*Input material*
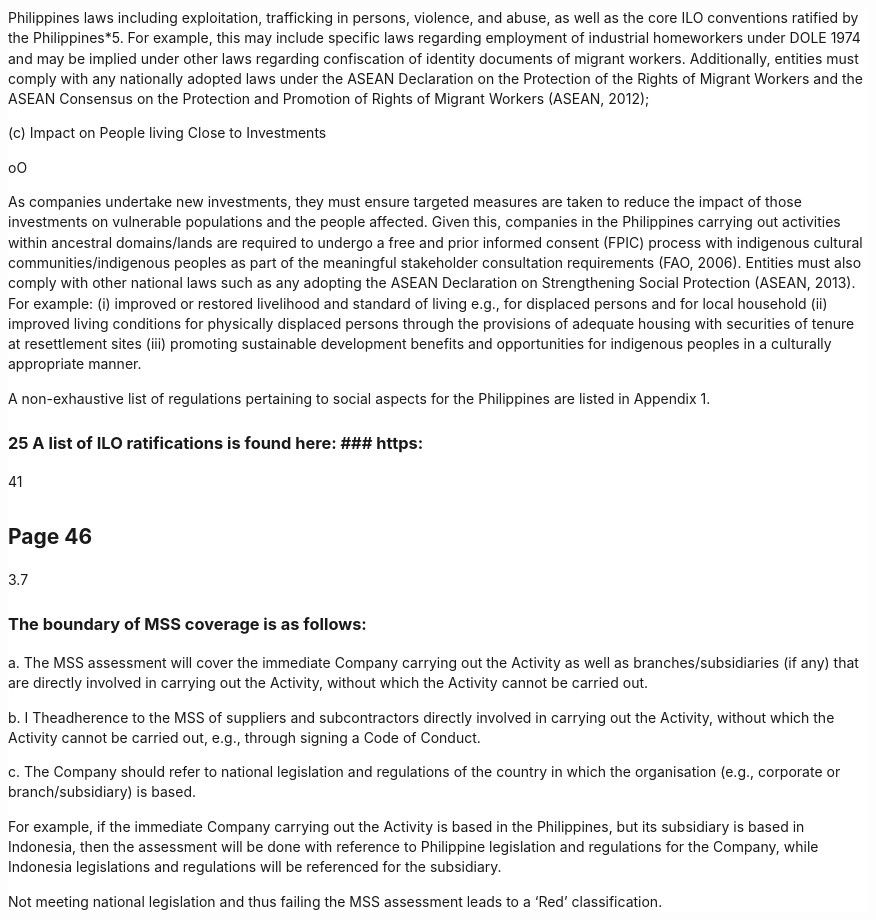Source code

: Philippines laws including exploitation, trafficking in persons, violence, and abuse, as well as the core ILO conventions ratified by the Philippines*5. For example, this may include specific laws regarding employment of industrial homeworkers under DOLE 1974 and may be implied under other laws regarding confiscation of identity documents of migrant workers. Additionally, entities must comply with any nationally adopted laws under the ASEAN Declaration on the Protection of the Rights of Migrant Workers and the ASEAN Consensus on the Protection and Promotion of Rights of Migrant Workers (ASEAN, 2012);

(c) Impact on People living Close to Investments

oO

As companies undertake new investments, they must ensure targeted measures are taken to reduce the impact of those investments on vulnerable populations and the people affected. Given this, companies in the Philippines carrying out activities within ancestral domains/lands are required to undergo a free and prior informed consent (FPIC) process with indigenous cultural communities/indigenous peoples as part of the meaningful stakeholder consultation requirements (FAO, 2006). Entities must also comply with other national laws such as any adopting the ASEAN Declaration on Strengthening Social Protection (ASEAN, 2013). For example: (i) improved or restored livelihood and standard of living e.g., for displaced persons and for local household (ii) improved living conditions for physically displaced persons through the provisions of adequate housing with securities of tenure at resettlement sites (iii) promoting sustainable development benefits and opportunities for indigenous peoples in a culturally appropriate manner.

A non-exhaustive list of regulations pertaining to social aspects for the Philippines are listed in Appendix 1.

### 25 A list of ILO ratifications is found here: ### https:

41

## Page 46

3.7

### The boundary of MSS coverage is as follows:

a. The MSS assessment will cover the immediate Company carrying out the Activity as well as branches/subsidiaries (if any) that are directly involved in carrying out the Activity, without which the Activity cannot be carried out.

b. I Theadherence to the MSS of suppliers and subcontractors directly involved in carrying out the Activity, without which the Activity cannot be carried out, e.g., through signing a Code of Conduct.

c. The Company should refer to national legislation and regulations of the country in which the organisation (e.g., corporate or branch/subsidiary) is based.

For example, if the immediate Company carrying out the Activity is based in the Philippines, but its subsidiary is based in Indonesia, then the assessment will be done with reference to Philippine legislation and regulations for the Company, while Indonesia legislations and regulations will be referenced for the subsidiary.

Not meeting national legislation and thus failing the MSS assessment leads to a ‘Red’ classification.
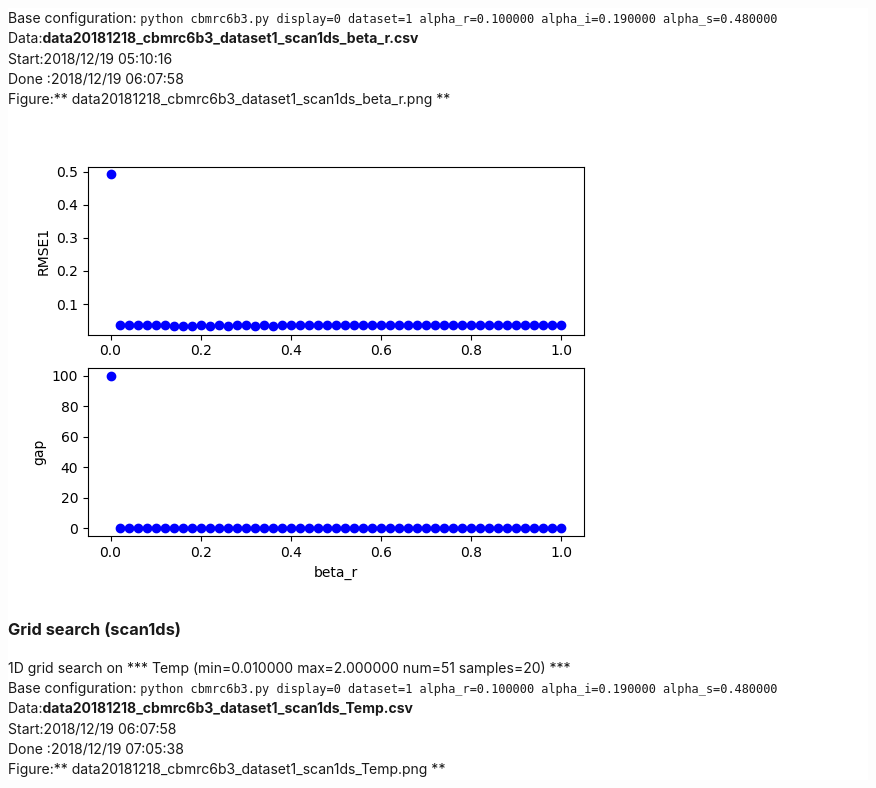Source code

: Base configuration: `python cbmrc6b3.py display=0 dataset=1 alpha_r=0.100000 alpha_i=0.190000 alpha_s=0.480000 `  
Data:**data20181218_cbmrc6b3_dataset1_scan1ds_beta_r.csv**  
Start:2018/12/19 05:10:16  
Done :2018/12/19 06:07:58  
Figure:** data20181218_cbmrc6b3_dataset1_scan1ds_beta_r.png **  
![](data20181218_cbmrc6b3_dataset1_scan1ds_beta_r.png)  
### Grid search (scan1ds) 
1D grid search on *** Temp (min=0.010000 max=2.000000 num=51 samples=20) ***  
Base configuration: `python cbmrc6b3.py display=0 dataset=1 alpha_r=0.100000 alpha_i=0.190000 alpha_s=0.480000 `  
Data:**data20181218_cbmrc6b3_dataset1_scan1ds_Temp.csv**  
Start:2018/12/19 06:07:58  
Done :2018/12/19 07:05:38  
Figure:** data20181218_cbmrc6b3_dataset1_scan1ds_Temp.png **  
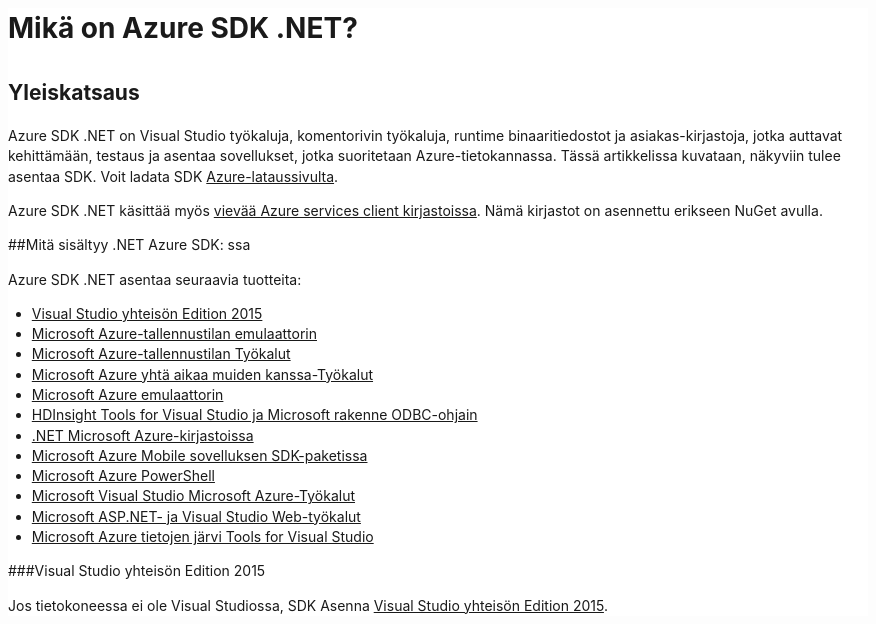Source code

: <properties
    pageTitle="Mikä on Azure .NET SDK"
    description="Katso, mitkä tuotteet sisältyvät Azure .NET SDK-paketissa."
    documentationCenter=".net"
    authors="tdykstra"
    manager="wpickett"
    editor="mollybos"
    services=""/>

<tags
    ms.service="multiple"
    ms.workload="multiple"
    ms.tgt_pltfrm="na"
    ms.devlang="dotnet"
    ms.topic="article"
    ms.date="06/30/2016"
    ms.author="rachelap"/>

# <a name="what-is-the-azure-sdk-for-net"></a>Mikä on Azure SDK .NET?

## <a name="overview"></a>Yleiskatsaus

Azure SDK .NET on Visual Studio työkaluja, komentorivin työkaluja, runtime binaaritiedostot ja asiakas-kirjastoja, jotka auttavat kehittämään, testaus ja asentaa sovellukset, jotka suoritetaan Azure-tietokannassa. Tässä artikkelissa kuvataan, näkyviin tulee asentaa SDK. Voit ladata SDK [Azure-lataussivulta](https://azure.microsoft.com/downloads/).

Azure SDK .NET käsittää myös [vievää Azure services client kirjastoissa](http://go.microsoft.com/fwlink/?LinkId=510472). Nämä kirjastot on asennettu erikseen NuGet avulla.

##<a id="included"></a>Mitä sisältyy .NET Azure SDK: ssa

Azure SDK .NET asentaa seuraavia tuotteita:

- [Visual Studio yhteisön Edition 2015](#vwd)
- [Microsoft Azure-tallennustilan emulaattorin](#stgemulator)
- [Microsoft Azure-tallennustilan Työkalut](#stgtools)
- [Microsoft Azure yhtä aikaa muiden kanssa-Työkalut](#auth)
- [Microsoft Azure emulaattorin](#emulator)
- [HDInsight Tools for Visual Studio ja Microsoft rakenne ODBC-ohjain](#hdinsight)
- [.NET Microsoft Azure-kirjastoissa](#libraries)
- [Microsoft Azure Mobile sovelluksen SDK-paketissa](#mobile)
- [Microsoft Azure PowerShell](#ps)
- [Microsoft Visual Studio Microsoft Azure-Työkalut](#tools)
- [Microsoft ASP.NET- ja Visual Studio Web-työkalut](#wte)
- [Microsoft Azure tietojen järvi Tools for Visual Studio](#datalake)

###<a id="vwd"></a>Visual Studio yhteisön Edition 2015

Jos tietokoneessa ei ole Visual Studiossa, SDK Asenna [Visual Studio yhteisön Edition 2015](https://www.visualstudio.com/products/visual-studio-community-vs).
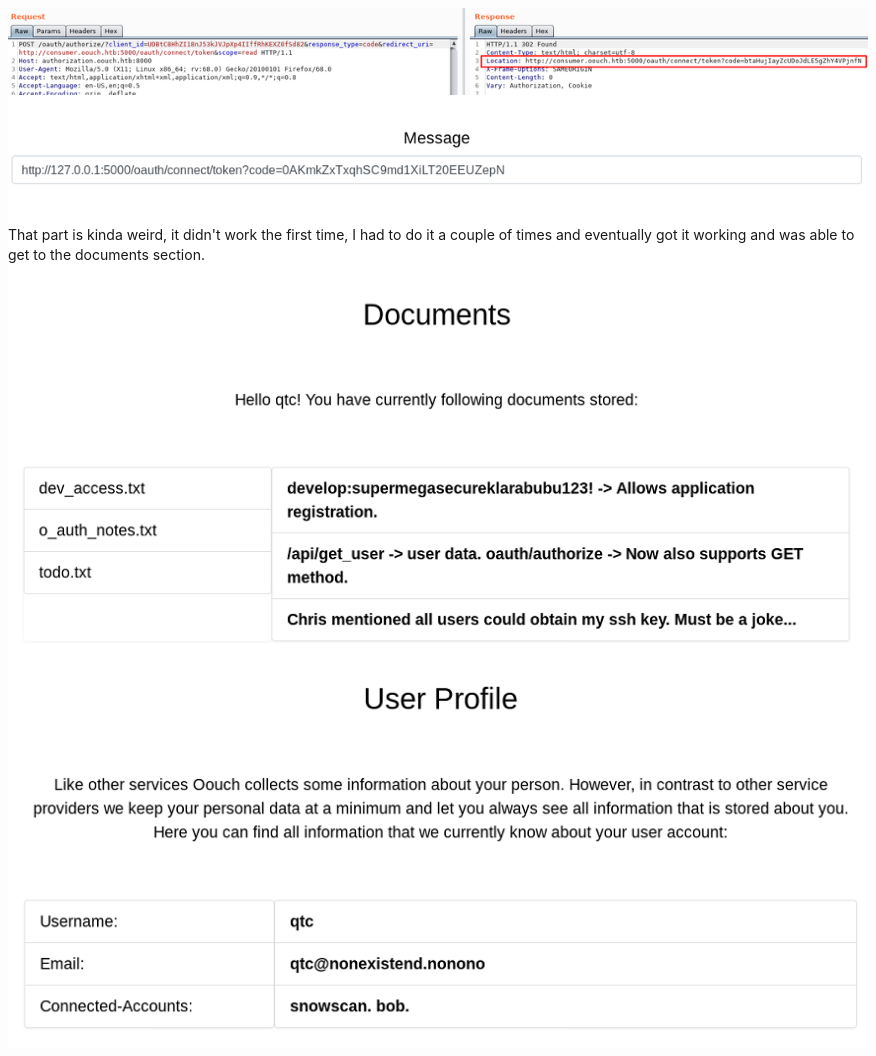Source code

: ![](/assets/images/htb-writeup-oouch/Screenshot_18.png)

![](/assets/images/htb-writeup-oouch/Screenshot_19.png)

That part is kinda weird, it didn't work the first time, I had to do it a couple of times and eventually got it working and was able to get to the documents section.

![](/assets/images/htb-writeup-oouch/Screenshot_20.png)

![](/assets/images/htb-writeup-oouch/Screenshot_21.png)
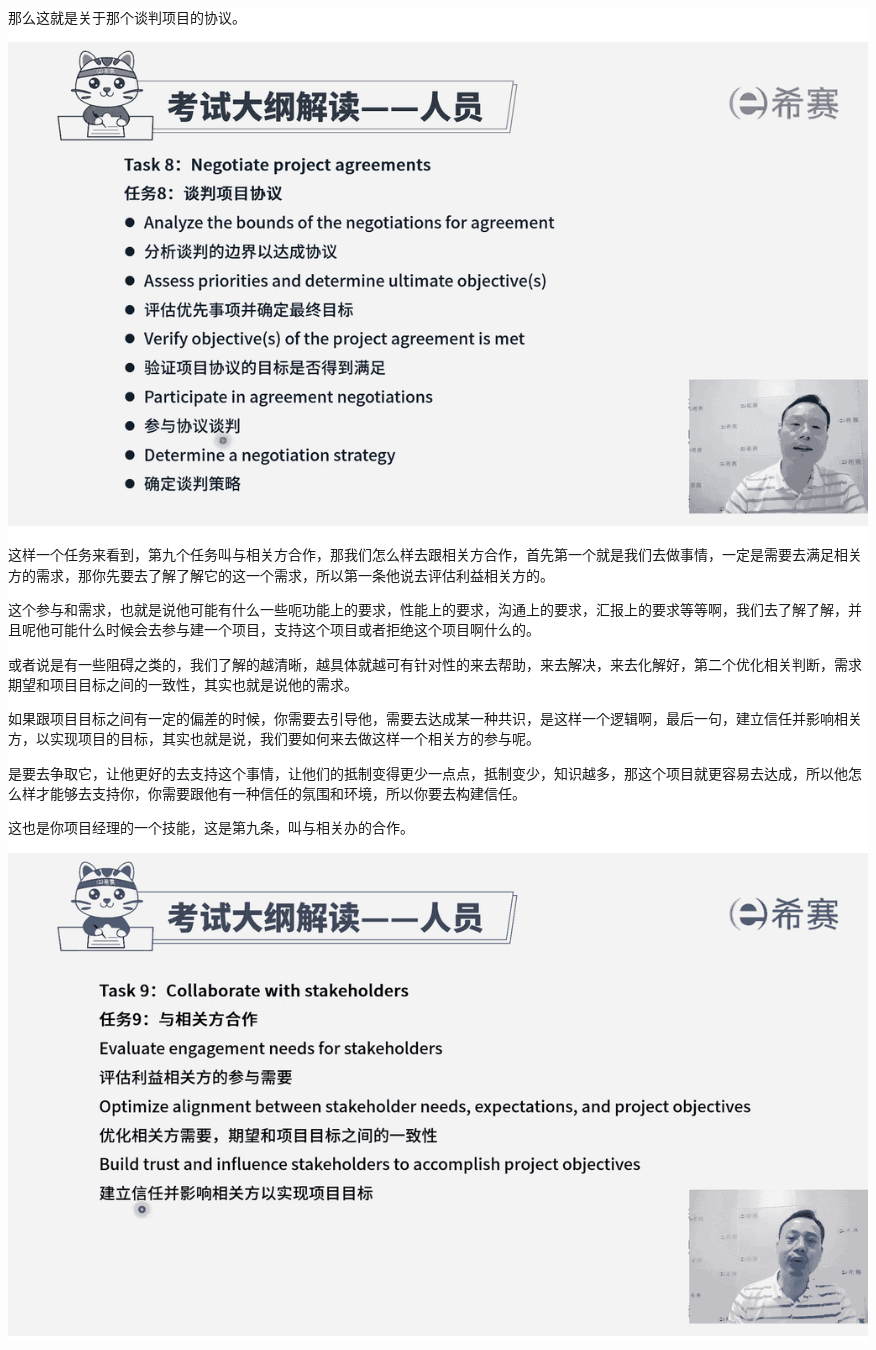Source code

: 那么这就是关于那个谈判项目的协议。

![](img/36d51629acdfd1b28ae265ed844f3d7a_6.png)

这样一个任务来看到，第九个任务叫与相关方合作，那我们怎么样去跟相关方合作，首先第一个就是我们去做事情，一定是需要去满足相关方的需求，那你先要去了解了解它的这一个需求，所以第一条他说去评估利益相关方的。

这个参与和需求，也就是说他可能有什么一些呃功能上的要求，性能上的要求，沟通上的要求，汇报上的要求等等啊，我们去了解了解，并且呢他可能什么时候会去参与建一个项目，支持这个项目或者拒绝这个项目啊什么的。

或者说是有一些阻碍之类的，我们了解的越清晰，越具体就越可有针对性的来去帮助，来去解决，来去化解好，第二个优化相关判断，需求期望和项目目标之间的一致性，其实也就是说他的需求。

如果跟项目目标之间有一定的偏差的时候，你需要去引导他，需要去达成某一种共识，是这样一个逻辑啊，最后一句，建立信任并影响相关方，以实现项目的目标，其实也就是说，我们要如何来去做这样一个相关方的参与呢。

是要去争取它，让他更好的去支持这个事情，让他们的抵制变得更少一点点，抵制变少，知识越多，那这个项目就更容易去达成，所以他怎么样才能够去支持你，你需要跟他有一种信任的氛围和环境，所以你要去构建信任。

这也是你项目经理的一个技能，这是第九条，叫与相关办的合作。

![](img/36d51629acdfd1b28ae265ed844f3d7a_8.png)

*What the task requires*
Copy out the text of every entry above word for word, leaving the pictures out.

*Task output*
Source code

: Philippines laws including exploitation, trafficking in persons, violence, and abuse, as well as the core ILO conventions ratified by the Philippines*5. For example, this may include specific laws regarding employment of industrial homeworkers under DOLE 1974 and may be implied under other laws regarding confiscation of identity documents of migrant workers. Additionally, entities must comply with any nationally adopted laws under the ASEAN Declaration on the Protection of the Rights of Migrant Workers and the ASEAN Consensus on the Protection and Promotion of Rights of Migrant Workers (ASEAN, 2012);

(c) Impact on People living Close to Investments

oO

As companies undertake new investments, they must ensure targeted measures are taken to reduce the impact of those investments on vulnerable populations and the people affected. Given this, companies in the Philippines carrying out activities within ancestral domains/lands are required to undergo a free and prior informed consent (FPIC) process with indigenous cultural communities/indigenous peoples as part of the meaningful stakeholder consultation requirements (FAO, 2006). Entities must also comply with other national laws such as any adopting the ASEAN Declaration on Strengthening Social Protection (ASEAN, 2013). For example: (i) improved or restored livelihood and standard of living e.g., for displaced persons and for local household (ii) improved living conditions for physically displaced persons through the provisions of adequate housing with securities of tenure at resettlement sites (iii) promoting sustainable development benefits and opportunities for indigenous peoples in a culturally appropriate manner.

A non-exhaustive list of regulations pertaining to social aspects for the Philippines are listed in Appendix 1.

### 25 A list of ILO ratifications is found here: ### https:

41

## Page 46

3.7

### The boundary of MSS coverage is as follows:

a. The MSS assessment will cover the immediate Company carrying out the Activity as well as branches/subsidiaries (if any) that are directly involved in carrying out the Activity, without which the Activity cannot be carried out.

b. I Theadherence to the MSS of suppliers and subcontractors directly involved in carrying out the Activity, without which the Activity cannot be carried out, e.g., through signing a Code of Conduct.

c. The Company should refer to national legislation and regulations of the country in which the organisation (e.g., corporate or branch/subsidiary) is based.

For example, if the immediate Company carrying out the Activity is based in the Philippines, but its subsidiary is based in Indonesia, then the assessment will be done with reference to Philippine legislation and regulations for the Company, while Indonesia legislations and regulations will be referenced for the subsidiary.

Not meeting national legislation and thus failing the MSS assessment leads to a ‘Red’ classification.
Source code

: Base configuration: `python cbmrc6b3.py display=0 dataset=1 alpha_r=0.100000 alpha_i=0.190000 alpha_s=0.480000 `  
Data:**data20181218_cbmrc6b3_dataset1_scan1ds_beta_r.csv**  
Start:2018/12/19 05:10:16  
Done :2018/12/19 06:07:58  
Figure:** data20181218_cbmrc6b3_dataset1_scan1ds_beta_r.png **  
![](data20181218_cbmrc6b3_dataset1_scan1ds_beta_r.png)  
### Grid search (scan1ds) 
1D grid search on *** Temp (min=0.010000 max=2.000000 num=51 samples=20) ***  
Base configuration: `python cbmrc6b3.py display=0 dataset=1 alpha_r=0.100000 alpha_i=0.190000 alpha_s=0.480000 `  
Data:**data20181218_cbmrc6b3_dataset1_scan1ds_Temp.csv**  
Start:2018/12/19 06:07:58  
Done :2018/12/19 07:05:38  
Figure:** data20181218_cbmrc6b3_dataset1_scan1ds_Temp.png **  
Source code

: <properties
    pageTitle="Mikä on Azure .NET SDK"
    description="Katso, mitkä tuotteet sisältyvät Azure .NET SDK-paketissa."
    documentationCenter=".net"
    authors="tdykstra"
    manager="wpickett"
    editor="mollybos"
    services=""/>

<tags
    ms.service="multiple"
    ms.workload="multiple"
    ms.tgt_pltfrm="na"
    ms.devlang="dotnet"
    ms.topic="article"
    ms.date="06/30/2016"
    ms.author="rachelap"/>

# <a name="what-is-the-azure-sdk-for-net"></a>Mikä on Azure SDK .NET?

## <a name="overview"></a>Yleiskatsaus

Azure SDK .NET on Visual Studio työkaluja, komentorivin työkaluja, runtime binaaritiedostot ja asiakas-kirjastoja, jotka auttavat kehittämään, testaus ja asentaa sovellukset, jotka suoritetaan Azure-tietokannassa. Tässä artikkelissa kuvataan, näkyviin tulee asentaa SDK. Voit ladata SDK [Azure-lataussivulta](https://azure.microsoft.com/downloads/).

Azure SDK .NET käsittää myös [vievää Azure services client kirjastoissa](http://go.microsoft.com/fwlink/?LinkId=510472). Nämä kirjastot on asennettu erikseen NuGet avulla.

##<a id="included"></a>Mitä sisältyy .NET Azure SDK: ssa

Azure SDK .NET asentaa seuraavia tuotteita:

- [Visual Studio yhteisön Edition 2015](#vwd)
- [Microsoft Azure-tallennustilan emulaattorin](#stgemulator)
- [Microsoft Azure-tallennustilan Työkalut](#stgtools)
- [Microsoft Azure yhtä aikaa muiden kanssa-Työkalut](#auth)
- [Microsoft Azure emulaattorin](#emulator)
- [HDInsight Tools for Visual Studio ja Microsoft rakenne ODBC-ohjain](#hdinsight)
- [.NET Microsoft Azure-kirjastoissa](#libraries)
- [Microsoft Azure Mobile sovelluksen SDK-paketissa](#mobile)
- [Microsoft Azure PowerShell](#ps)
- [Microsoft Visual Studio Microsoft Azure-Työkalut](#tools)
- [Microsoft ASP.NET- ja Visual Studio Web-työkalut](#wte)
- [Microsoft Azure tietojen järvi Tools for Visual Studio](#datalake)

###<a id="vwd"></a>Visual Studio yhteisön Edition 2015

Jos tietokoneessa ei ole Visual Studiossa, SDK Asenna [Visual Studio yhteisön Edition 2015](https://www.visualstudio.com/products/visual-studio-community-vs).
Source code

: ![](/assets/images/htb-writeup-oouch/Screenshot_18.png)

![](/assets/images/htb-writeup-oouch/Screenshot_19.png)

That part is kinda weird, it didn't work the first time, I had to do it a couple of times and eventually got it working and was able to get to the documents section.

![](/assets/images/htb-writeup-oouch/Screenshot_20.png)

![](/assets/images/htb-writeup-oouch/Screenshot_21.png)
Source code

: 那么这就是关于那个谈判项目的协议。

![](img/36d51629acdfd1b28ae265ed844f3d7a_6.png)

这样一个任务来看到，第九个任务叫与相关方合作，那我们怎么样去跟相关方合作，首先第一个就是我们去做事情，一定是需要去满足相关方的需求，那你先要去了解了解它的这一个需求，所以第一条他说去评估利益相关方的。

这个参与和需求，也就是说他可能有什么一些呃功能上的要求，性能上的要求，沟通上的要求，汇报上的要求等等啊，我们去了解了解，并且呢他可能什么时候会去参与建一个项目，支持这个项目或者拒绝这个项目啊什么的。

或者说是有一些阻碍之类的，我们了解的越清晰，越具体就越可有针对性的来去帮助，来去解决，来去化解好，第二个优化相关判断，需求期望和项目目标之间的一致性，其实也就是说他的需求。

如果跟项目目标之间有一定的偏差的时候，你需要去引导他，需要去达成某一种共识，是这样一个逻辑啊，最后一句，建立信任并影响相关方，以实现项目的目标，其实也就是说，我们要如何来去做这样一个相关方的参与呢。

是要去争取它，让他更好的去支持这个事情，让他们的抵制变得更少一点点，抵制变少，知识越多，那这个项目就更容易去达成，所以他怎么样才能够去支持你，你需要跟他有一种信任的氛围和环境，所以你要去构建信任。

这也是你项目经理的一个技能，这是第九条，叫与相关办的合作。

![](img/36d51629acdfd1b28ae265ed844f3d7a_8.png)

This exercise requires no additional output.